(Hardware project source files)
***

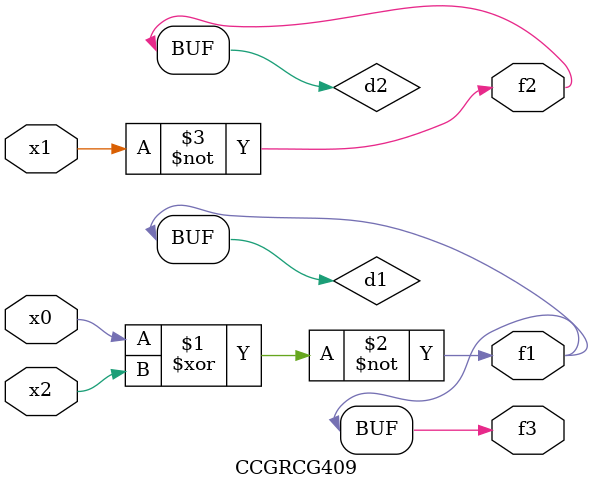
<source format=v>
module CCGRCG409(
	input x0, x1, x2,
	output f1, f2, f3
);

	wire d1, d2, d3;

	xnor (d1, x0, x2);
	nand (d2, x1);
	nor (d3, x1, x2);
	assign f1 = d1;
	assign f2 = d2;
	assign f3 = d1;
endmodule

</source>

***

> EXERCISE GOAL
In your copy, repeat each record exactly and include no pictures.

> RESULT OF THE TASK
<source format=v>
module CCGRCG409(
	input x0, x1, x2,
	output f1, f2, f3
);

	wire d1, d2, d3;

	xnor (d1, x0, x2);
	nand (d2, x1);
	nor (d3, x1, x2);
	assign f1 = d1;
	assign f2 = d2;
	assign f3 = d1;
endmodule

</source>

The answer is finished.